Serendipity then rang. I received a call from a friend in January 2009, inviting me to meet a group of eight female Shipibo healers in Pucallpa. The Shipibo are from the Ucayali region south of Iquitos and are renowned for their expertise with ayahuasca. I attended two ceremonies with these grandmother healers and felt like I had found the ‘gold at the end of the rainbow,’ an entirely different experience to anything that I had encountered in the previous two years. We have worked since that time solely with Shipibo healers, initially with seven female healers and one male, and then over the years balancing with slightly more men.
That’s wonderful; the importance of balancing masculine and feminine energies seems to be a recurring theme in molding positive psychedelic journeys. For the Shipibo, what is their perspective on using ayahuasca to heal Westerners?
We have worked with many Shipibo healers over the years. It is not possible to say that they all have the same perspectives regarding Westerners’ use of ayahuasca. The older healers initially seemed bemused that people would come from such long distances, although they had no understanding then of the issues faced in the West in terms of poor psycho-emotional-spiritual healthcare, the lack of connection with the natural/plant kingdom that we typically experience in the West, and the fact that the use of entheogenic plants is demonized in our societies.
Many had not worked with foreigners previously and thoroughly enjoy the work, which they often find simple. Many village healers are used to working with much more complicated cases in their communities, from life-threatening diseases to shitana (Shipibo word for witchcraft). Treating foreigners, who are mostly coming due to more basic energetic and psycho-emotional issues, is a less complicated process. According to the Shipibo, the principle issue faced by Westerners is our tendency to have over-complicated and confused minds. We think too much!

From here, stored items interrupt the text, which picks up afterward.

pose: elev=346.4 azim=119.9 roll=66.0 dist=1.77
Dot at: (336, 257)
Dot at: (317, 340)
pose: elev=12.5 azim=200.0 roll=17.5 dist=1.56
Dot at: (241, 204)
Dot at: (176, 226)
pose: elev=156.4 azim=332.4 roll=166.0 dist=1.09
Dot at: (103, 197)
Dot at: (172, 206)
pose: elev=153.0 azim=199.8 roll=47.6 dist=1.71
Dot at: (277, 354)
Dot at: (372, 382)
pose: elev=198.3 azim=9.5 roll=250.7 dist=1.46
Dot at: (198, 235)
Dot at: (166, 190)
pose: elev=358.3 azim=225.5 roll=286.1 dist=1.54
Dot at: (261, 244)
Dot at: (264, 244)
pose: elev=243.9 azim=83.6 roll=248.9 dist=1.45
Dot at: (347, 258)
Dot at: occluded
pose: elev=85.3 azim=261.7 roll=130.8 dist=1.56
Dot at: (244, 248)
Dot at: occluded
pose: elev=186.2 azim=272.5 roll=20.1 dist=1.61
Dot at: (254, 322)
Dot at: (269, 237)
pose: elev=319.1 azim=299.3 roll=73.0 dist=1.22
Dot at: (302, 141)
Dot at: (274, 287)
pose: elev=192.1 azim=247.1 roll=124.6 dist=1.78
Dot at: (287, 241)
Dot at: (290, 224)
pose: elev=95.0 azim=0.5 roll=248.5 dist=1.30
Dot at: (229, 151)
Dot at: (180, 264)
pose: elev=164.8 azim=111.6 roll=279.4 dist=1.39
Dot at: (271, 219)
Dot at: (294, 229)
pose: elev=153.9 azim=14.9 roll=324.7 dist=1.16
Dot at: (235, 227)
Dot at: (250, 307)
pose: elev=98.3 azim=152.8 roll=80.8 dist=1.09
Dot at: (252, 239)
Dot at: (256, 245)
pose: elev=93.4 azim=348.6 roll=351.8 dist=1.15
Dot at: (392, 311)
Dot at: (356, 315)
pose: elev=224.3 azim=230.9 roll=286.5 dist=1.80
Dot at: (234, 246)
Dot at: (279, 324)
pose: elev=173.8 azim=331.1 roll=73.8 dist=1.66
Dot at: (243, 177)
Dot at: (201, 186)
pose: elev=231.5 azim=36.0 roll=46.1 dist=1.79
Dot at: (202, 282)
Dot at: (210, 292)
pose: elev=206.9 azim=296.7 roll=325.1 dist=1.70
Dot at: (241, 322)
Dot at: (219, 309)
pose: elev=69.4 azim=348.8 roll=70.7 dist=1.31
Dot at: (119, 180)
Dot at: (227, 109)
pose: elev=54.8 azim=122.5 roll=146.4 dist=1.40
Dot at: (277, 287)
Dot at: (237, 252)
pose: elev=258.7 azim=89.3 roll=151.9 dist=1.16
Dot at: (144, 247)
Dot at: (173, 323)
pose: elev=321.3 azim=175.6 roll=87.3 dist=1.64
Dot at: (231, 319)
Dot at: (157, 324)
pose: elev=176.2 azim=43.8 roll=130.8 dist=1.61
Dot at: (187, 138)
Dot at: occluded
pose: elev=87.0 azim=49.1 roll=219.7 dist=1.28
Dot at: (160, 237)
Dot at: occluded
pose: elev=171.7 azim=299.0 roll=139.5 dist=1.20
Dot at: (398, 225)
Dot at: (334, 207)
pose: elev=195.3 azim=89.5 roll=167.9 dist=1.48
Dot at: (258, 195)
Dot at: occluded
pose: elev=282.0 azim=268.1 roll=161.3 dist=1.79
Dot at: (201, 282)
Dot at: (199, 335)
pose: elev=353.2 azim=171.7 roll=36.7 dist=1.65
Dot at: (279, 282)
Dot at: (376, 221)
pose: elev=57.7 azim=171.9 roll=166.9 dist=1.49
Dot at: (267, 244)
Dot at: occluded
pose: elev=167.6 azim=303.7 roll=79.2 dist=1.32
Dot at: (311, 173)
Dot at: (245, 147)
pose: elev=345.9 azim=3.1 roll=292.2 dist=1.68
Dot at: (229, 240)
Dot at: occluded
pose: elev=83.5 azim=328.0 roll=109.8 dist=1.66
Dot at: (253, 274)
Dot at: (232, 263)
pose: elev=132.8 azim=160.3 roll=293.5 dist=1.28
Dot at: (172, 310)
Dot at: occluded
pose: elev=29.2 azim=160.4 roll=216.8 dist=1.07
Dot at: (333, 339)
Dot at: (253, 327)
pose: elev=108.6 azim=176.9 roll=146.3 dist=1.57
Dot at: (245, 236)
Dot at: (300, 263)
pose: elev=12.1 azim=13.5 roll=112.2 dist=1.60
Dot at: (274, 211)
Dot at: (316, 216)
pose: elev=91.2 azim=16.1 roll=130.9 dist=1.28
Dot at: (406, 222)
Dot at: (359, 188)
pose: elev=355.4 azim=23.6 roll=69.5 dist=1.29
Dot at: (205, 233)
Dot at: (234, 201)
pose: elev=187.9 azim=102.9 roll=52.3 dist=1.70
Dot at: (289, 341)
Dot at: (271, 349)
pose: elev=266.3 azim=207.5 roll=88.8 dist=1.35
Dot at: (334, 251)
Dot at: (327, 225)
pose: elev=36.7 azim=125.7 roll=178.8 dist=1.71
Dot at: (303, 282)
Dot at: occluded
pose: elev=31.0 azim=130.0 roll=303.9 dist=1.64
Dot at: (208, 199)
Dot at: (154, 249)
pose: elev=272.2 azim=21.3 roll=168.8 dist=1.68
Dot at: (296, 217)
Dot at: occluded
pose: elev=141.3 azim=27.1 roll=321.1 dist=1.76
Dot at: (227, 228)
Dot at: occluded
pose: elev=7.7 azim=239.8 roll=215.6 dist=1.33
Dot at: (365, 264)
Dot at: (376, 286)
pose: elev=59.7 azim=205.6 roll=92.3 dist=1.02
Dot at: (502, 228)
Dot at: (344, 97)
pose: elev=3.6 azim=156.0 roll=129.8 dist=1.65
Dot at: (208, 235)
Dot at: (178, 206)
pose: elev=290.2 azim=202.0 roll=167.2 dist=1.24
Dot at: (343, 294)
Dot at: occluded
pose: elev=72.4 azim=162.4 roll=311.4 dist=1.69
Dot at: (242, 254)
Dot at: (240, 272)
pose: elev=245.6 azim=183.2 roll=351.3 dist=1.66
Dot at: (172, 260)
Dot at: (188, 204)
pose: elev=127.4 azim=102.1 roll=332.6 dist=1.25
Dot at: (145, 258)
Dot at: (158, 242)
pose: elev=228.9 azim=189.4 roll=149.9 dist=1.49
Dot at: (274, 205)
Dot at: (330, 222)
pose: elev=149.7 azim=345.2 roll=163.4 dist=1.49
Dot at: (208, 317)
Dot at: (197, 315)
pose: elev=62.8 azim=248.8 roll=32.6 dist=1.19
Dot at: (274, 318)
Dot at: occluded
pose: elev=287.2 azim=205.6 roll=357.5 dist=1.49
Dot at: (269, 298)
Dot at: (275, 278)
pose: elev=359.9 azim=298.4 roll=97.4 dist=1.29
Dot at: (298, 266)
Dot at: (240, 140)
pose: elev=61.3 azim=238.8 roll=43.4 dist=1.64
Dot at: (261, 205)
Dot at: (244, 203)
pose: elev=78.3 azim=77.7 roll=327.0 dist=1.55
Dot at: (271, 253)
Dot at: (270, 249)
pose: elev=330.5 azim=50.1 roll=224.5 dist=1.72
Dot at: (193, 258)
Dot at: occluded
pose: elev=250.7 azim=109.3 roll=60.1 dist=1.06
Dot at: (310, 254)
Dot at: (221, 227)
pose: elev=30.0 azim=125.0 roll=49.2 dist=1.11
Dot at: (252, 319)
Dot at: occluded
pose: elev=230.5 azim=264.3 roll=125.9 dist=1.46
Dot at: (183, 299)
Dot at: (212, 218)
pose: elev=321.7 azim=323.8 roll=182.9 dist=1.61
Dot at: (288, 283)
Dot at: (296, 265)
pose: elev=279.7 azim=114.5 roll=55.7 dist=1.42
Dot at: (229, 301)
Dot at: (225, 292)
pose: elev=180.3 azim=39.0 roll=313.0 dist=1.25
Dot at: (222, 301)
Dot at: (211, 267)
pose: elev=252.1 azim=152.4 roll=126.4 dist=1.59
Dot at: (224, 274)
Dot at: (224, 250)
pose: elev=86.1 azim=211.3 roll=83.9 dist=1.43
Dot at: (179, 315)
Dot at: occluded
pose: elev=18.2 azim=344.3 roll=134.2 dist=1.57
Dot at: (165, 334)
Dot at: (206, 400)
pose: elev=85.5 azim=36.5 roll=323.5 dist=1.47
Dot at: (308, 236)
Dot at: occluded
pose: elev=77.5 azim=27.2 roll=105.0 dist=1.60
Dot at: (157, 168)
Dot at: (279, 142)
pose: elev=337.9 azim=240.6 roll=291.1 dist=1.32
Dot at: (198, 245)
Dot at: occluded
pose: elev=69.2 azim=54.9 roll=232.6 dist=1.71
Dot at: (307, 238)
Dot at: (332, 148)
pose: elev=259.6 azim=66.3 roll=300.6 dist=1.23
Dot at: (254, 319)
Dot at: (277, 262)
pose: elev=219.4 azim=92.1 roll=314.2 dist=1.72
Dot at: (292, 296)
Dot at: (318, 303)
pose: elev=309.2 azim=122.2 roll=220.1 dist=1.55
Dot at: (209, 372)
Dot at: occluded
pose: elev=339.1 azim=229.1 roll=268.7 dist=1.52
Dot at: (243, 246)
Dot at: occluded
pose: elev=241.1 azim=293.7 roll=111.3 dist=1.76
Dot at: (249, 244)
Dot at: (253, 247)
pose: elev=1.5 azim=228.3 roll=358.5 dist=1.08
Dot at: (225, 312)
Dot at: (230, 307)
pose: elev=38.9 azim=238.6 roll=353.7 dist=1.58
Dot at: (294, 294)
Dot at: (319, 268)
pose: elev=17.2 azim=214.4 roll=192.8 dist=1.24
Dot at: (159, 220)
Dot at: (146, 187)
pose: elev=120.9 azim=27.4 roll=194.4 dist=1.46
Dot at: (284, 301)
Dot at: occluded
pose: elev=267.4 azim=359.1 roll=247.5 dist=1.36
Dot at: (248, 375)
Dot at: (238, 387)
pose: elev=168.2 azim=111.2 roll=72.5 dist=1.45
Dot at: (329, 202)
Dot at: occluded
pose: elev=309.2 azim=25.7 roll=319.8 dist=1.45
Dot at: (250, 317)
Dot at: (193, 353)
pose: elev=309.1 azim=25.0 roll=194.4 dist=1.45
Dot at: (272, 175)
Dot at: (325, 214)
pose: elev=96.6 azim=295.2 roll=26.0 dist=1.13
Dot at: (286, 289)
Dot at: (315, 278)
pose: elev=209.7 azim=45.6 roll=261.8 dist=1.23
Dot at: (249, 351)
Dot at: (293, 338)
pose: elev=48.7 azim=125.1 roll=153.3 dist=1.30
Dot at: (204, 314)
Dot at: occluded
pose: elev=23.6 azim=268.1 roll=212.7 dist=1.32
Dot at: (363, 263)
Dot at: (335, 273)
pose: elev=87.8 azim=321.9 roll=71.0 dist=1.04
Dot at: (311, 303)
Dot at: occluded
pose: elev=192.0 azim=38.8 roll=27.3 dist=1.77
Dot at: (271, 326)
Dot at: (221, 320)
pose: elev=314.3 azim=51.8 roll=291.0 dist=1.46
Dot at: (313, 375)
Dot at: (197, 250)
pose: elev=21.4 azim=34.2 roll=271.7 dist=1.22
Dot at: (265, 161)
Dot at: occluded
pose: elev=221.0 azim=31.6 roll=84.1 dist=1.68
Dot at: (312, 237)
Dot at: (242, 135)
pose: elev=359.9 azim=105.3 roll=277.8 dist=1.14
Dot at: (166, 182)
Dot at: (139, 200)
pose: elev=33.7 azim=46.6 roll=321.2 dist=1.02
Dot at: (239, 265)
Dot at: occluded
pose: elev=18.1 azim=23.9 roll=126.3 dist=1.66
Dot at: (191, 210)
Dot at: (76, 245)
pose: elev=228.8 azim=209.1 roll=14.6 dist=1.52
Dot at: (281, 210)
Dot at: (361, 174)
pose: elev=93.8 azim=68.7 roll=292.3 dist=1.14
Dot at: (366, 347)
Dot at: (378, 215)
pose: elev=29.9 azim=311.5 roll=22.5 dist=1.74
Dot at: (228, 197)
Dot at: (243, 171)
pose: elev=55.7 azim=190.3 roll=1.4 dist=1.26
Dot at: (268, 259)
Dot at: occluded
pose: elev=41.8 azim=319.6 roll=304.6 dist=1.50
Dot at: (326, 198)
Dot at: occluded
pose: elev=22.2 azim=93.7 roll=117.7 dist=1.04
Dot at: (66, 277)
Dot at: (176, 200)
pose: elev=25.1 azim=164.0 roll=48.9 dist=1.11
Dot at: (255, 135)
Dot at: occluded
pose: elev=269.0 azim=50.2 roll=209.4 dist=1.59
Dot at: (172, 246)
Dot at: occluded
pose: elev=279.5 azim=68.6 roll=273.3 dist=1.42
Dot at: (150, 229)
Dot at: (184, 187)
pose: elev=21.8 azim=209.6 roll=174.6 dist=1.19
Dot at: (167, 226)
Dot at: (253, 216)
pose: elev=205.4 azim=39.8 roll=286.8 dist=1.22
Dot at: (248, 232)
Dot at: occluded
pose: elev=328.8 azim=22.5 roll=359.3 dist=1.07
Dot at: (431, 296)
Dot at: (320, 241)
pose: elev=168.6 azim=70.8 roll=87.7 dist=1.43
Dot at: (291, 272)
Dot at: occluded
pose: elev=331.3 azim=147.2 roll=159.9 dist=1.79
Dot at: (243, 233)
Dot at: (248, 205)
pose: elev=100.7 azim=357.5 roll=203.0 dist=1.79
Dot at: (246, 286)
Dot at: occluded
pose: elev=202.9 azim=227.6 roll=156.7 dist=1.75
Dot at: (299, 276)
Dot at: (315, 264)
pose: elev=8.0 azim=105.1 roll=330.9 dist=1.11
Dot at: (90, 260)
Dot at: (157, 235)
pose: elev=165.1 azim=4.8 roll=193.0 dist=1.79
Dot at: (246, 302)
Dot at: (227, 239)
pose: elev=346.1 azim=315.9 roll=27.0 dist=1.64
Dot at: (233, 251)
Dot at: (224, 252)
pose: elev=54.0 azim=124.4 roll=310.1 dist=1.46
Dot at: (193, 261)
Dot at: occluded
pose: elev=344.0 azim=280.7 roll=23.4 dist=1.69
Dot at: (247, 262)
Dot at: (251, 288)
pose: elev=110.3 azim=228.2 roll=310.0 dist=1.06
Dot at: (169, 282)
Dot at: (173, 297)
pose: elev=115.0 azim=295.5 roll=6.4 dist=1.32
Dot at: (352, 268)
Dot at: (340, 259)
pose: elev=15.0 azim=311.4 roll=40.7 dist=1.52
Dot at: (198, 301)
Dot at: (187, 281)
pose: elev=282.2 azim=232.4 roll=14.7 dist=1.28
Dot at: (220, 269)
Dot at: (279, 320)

Image courtesy Temple of the Way of Light
Over the years we have tried to bring in a balance between older healers and younger up-and-coming healers. Despite the fact that shamanism in the Amazon has been on the decline, with many youth succumbing to the lure of the city and western lifestyles, there are still young healers, the children or grandchildren of the elders, who are called to the medicine at an early age. They often start their apprenticeships in their early teens, so by the time they are 30 years old, they may have over a decade in training. Their youthful energy and gusto to work and heal others brings a very beautiful balance with the elder healers in ceremony. It is important to us to support the continuance of this profound healing tradition as much as we can, and the youth are obviously the future elders in the making.
The perspectives of the younger healers are often very different to the elders. They are more openly concerned about environmental and global issues, are able to articulate their ideas more clearly, and typically are more keen to learn about the issues that are faced in the West. They are also generally more willing to talk about their traditions than the elders who, understandably, have been very reticent to share their knowledge, the only ‘natural resource’ left in Peru that has not been completely exploited by westerners.